Picornavirus capsid protein VP4: Essential role in cell entry and conserved antiviral target

The picornavirus family includes viruses such as human rhinovirus, poliovirus and enterovirus 71. Human rhinovirus (HRV) infects humans more frequently than any other virus and is responsible for approximately 70% of all subclinical respiratory infections (the common cold) which costs the UK £billions every year. Despite decades of research there remains no licensed drug to prevent or reduce infection. Poliovirus (PV) is the subject of an ongoing world-wide eradication campaign but as we reach closer to the final stages of eradication, some experts believe there is an urgent need for additional novel control strategies for the post-eradication era. Enterovirus 71 was until recently only thought to cause a generally mild disease of young children (hand-foot-and-mouth disease). However, in recent years huge outbreaks of EV71 have swept across China and Southeast Asia with cases in the 100,000s including more severe disease and hundreds of child deaths. No vaccine or antiviral is available.
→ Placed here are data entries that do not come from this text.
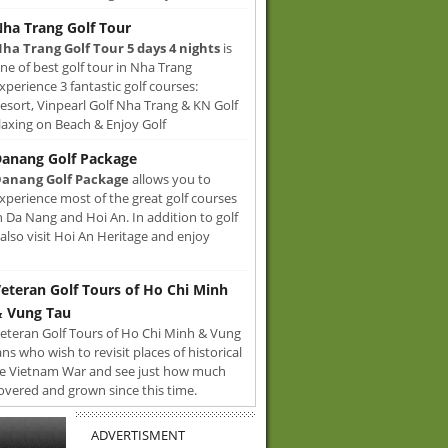
ha Trang Golf Tour
ha Trang Golf Tour 5 days 4 nights
is
ne of best golf tour in Nha Trang
xperience 3 fantastic golf courses:
sort, Vinpearl Golf Nha Trang & KN Golf
axing on Beach & Enjoy Golf
anang Golf Package
anang Golf Package
allows you to
xperience most of the great golf courses
n Da Nang and Hoi An. In addition to golf
also visit Hoi An Heritage and enjoy
eteran Golf Tours of Ho Chi Minh
 Vung Tau
eteran Golf Tours of Ho Chi Minh & Vung
ans who wish to revisit places of historical
e Vietnam War and see just how much
overed and grown since this time.
ADVERTISMENT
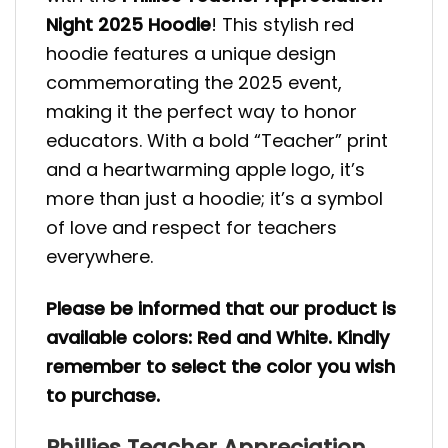
Night 2025 Hoodie
! This stylish red
hoodie features a unique design
commemorating the 2025 event,
making it the perfect way to honor
educators. With a bold “Teacher” print
and a heartwarming apple logo, it’s
more than just a hoodie; it’s a symbol
of love and respect for teachers
everywhere.
Please be informed that our product is
available colors: Red and White. Kindly
remember to select the color you wish
to purchase.
Phillies Teacher Appreciation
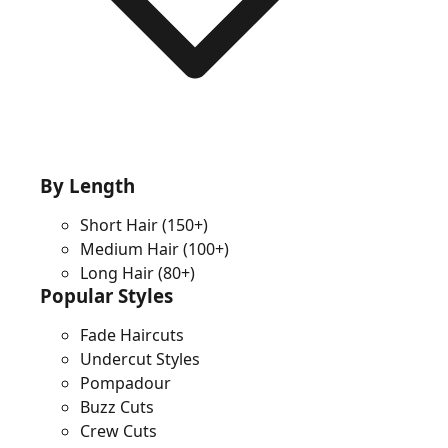
By Length
Short Hair
(150+)
Medium Hair
(100+)
Long Hair
(80+)
Popular Styles
Fade Haircuts
Undercut Styles
Pompadour
Buzz Cuts
Crew Cuts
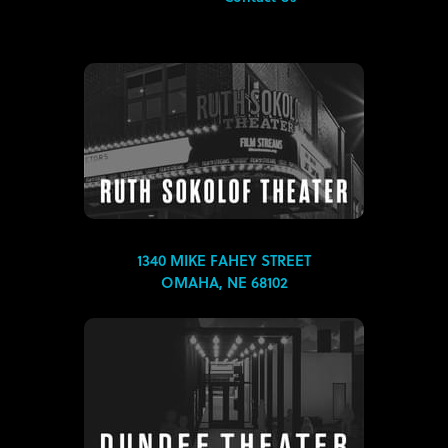
1340 MIKE FAHEY STREET
OMAHA, NE 68102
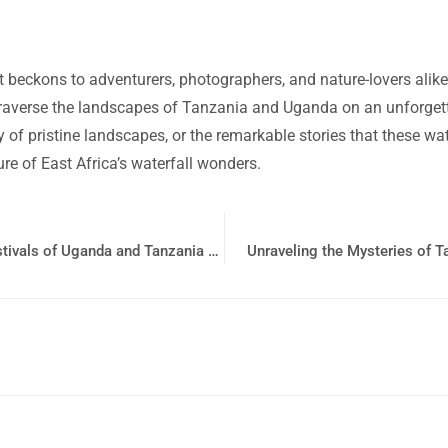
at beckons to adventurers, photographers, and nature-lovers alik
traverse the landscapes of Tanzania and Uganda on an unforgetta
ity of pristine landscapes, or the remarkable stories that these 
re of East Africa’s waterfall wonders.
Immerse Yourself in the Enchanting Traditional Festivals of Uganda and Tanzania with Bushman Safari
Unraveling the Mysteries of 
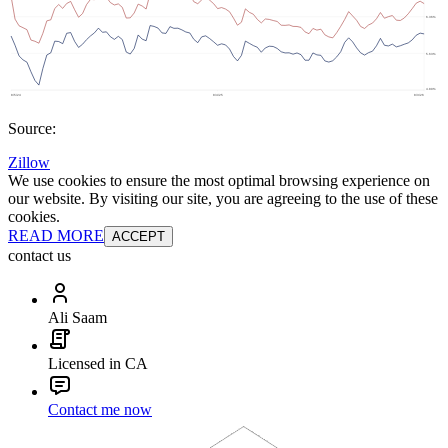
Source:
Zillow
We use cookies to ensure the most optimal browsing experience on
our website. By visiting our site, you are agreeing to the use of these
cookies.
READ MORE
ACCEPT
contact us
Ali Saam
Licensed in CA
Contact me now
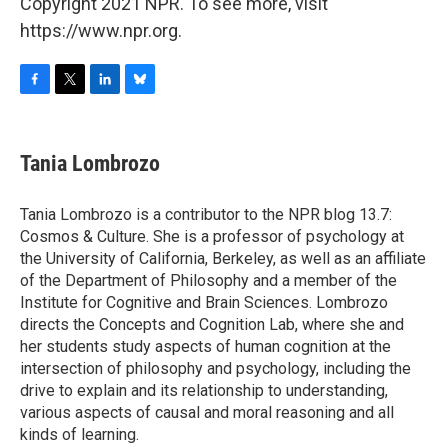
Copyright 2021 NPR. To see more, visit
https://www.npr.org.
F
T
L
B
a
w
i
l
c
i
n
u
e
t
k
e
Tania Lombrozo
b
t
e
s
o
e
d
k
o
r
I
y
Tania Lombrozo is a contributor to the NPR blog 13.7:
k
n
Cosmos & Culture. She is a professor of psychology at
the University of California, Berkeley, as well as an affiliate
of the Department of Philosophy and a member of the
Institute for Cognitive and Brain Sciences. Lombrozo
directs the Concepts and Cognition Lab, where she and
her students study aspects of human cognition at the
intersection of philosophy and psychology, including the
drive to explain and its relationship to understanding,
various aspects of causal and moral reasoning and all
kinds of learning.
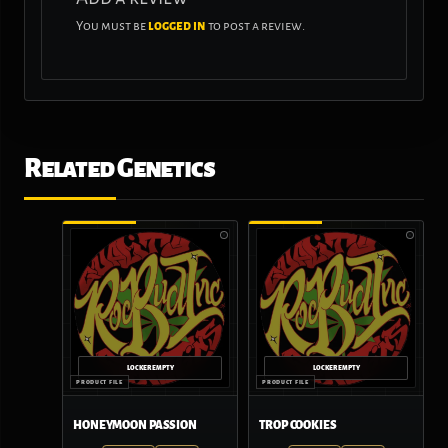
You must be
logged in
to post a review.
Related Genetics
HONEYMOON PASSION
TROP COOKIES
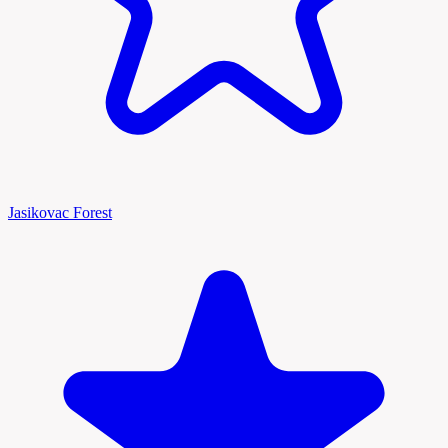
Jasikovac Forest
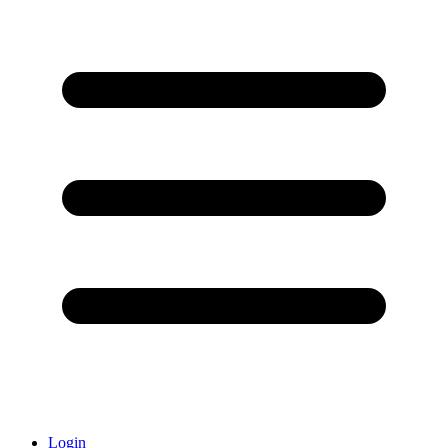
Login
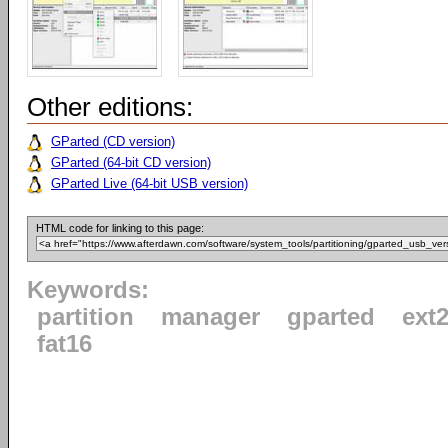
Other editions:
GParted (CD version)
GParted (64-bit CD version)
GParted Live (64-bit USB version)
HTML code for linking to this page:
Keywords:
partition
manager
gparted
ext
fat16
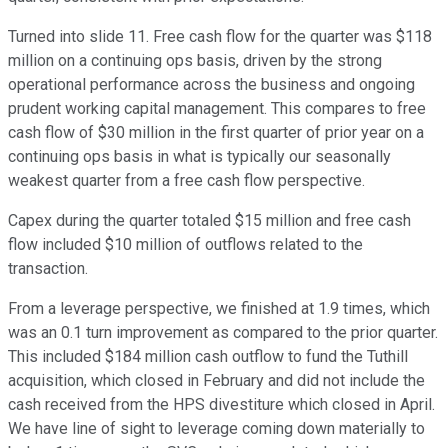
Turned into slide 11. Free cash flow for the quarter was $118
million on a continuing ops basis, driven by the strong
operational performance across the business and ongoing
prudent working capital management. This compares to free
cash flow of $30 million in the first quarter of prior year on a
continuing ops basis in what is typically our seasonally
weakest quarter from a free cash flow perspective.
Capex during the quarter totaled $15 million and free cash
flow included $10 million of outflows related to the
transaction.
From a leverage perspective, we finished at 1.9 times, which
was an 0.1 turn improvement as compared to the prior quarter.
This included $184 million cash outflow to fund the Tuthill
acquisition, which closed in February and did not include the
cash received from the HPS divestiture which closed in April.
We have line of sight to leverage coming down materially to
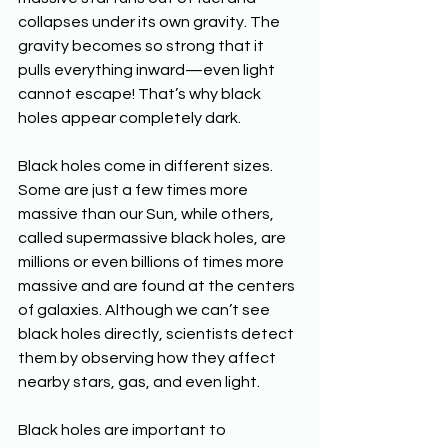
collapses under its own gravity. The 
gravity becomes so strong that it 
pulls everything inward—even light 
cannot escape! That’s why black 
holes appear completely dark.
Black holes come in different sizes. 
Some are just a few times more 
massive than our Sun, while others, 
called supermassive black holes, are 
millions or even billions of times more 
massive and are found at the centers 
of galaxies. Although we can’t see 
black holes directly, scientists detect 
them by observing how they affect 
nearby stars, gas, and even light.
Black holes are important to 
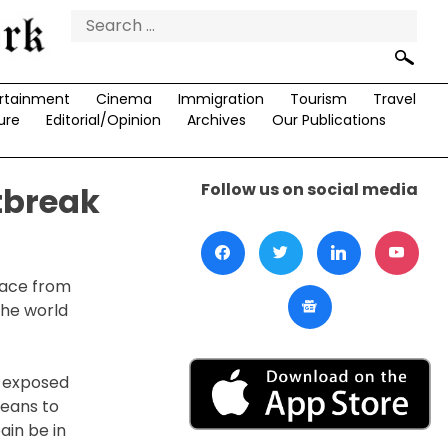
Search
for:
rtainment
Cinema
Immigration
Tourism
Travel
ure
Editorial/Opinion
Archives
Our Publications
Follow us on social media
tbreak
lace from
the world
y exposed
means to
ain be in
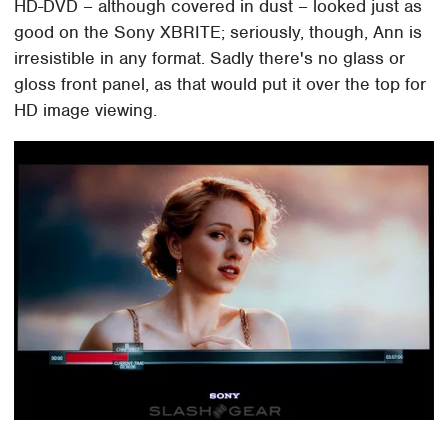
HD-DVD – although covered in dust – looked just as
good on the Sony XBRITE; seriously, though, Ann is
irresistible in any format. Sadly there's no glass or
gloss front panel, as that would put it over the top for
HD image viewing.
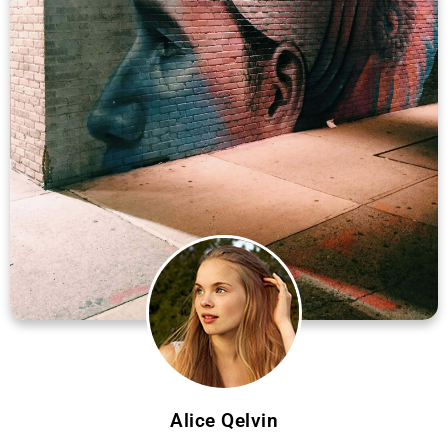
Alice Qelvin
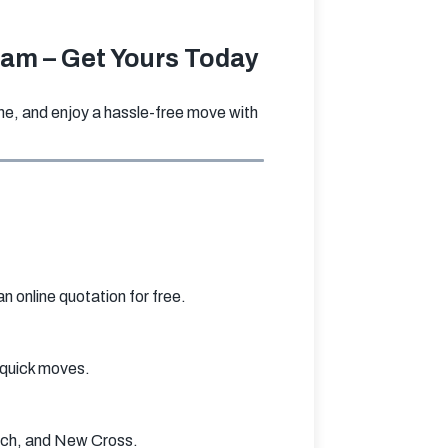
ham – Get Yours Today
e, and enjoy a hassle-free move with 
 online quotation for free.
r quick moves.
ich, and New Cross.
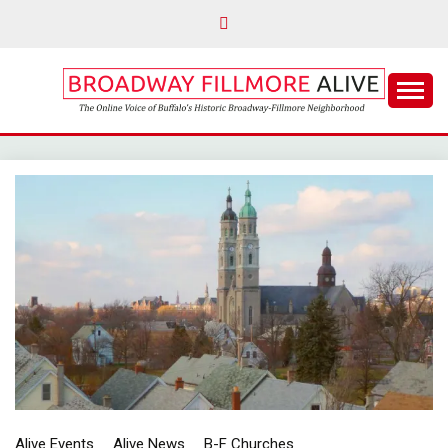
Skip
to
content
The Online Voice of Buffalo's Historic Broadway-
BROADWAY
Fillmore Neighborhood
FILLMORE ALIVE
Alive Events
Alive News
B-F Churches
Picornaviruses infect cells by hijacking cellular machinery in order to be taken into the cell within an internalised membrane vesicle. For infection to begin, the virus genome (the blueprint for making new virus) must be delivered through the membrane of this vesicle, to reach the cytoplasm, the compartment of the cell where virus replication occurs. The mechanism used by the virus for genome delivery remains unclear. Understanding this process in more detail will provide valuable insights for the development of antiviral agents that interfere with cell entry.

The viral genome is contained within a protein coat or capsid. The capsid protects the genome from environmental damage and is also a dynamic structure which plays a crucial role in the cell entry process. Experiments have shown that during cell entry, one of the capsid proteins, VP4, comes out of the virus and interacts with the membrane. Experiments with mutated viruses have confirmed that VP4 is involved in the entry process. We have used model membranes and recombinant VP4 which provide a convenient system for investigating protein-membrane interactions and membrane permeability. We have demonstrated that VP4 is able to interact with liposomes and induce membrane permeability by forming a multimeric pore. We therefore propose that VP4 functions as a membrane pore during cell entry: the 'hole' in the membrane through which the virus genome is delivered into the cytoplasm. We believe that we should study the role of VP4 in more detail in order to develop molecules or drugs that interact with VP4, block its function and prevent infection.

The picornavirus capsid comprises sixty copies of each of VP1, VP2, VP3 (which form the icosahedral particle) and VP4 which is a small, myristoylated internal protein which stabilises the capsid structure. The capsid is dynamic and undergoes a process of 'breathing' whereby internal components the N-terminus of VP1 (VP1N) and the N-terminus of VP4 are transiently exposed at the surface. During cell entry, these components become irreversibly externalised and interact with membranes. The VP1N-membrane interaction tethers the particle to the membrane while VP4 is completely externalised from the particle and also associates with the membrane. There is biochemical evidence for the involvement of VP4 in the cell entry process and genetic evidence for its involvement in delivery of the viral RNA genome across the membrane into the cytoplasm. The applicants (and collaborators) have developed the use of model membranes and recombinant proteins as convenient systems for studying virus-membrane and VP4-membrane interactions. The results of our recent studies demonstrate for the first time that VP4 interacts with liposomes to make them permeable by the formation of multimeric membrane pores. The pores are size-selective, with a cut-off consistent with a pore that could transport single stranded RNA. We propose that during virus entry, VP4 forms a channel through which the viral RNA is delivered into the cytoplasm for infection to begin. Although VP4 is internal in the virion, capsid breathing exposes it at the surface, where it can interact with antibodies that neutralise infectivity. Importantly, VP4 is highly conserved and inhibitors therefore have good potential to be cross-protective. We therefore believe there is good justification for investigation of VP4 structure & function and proof-of-principle studies to understand and validate VP4 as an antiviral target.

Beyond the academic scientific community, the proposed research may also realise tangible benefits of a social and economic nature. These will be of benefit to the Institute for Animal Health (IAH), the MRC and its stakeholders such as the UK Department of Health and equivalent organizations worldwide. In addition, the outcomes of the research will be of interest to other groups such as the World Health Organization and Global Poliovirus Eradication Initiative, general practitioners, healthcare workers, students and the general public. Engagement with these diverse groups will be achieved via meetings, articles in the trade press, tailored web pages, press releases to the media and travelling shows.

Our proposed studies may lead to new antiviral drugs or new approaches for developing drugs. If such measures are identified, additional funding will be sought from MRC and other sources for further development. There is extensive experience within IAH of patent applications and commercialisation; new opportunities will feed into an established system for technology development and knowledge transfer by the IAH Business Development group, and where appropriate in combination with MRC Technology, the MRC affiliated technology transfer company.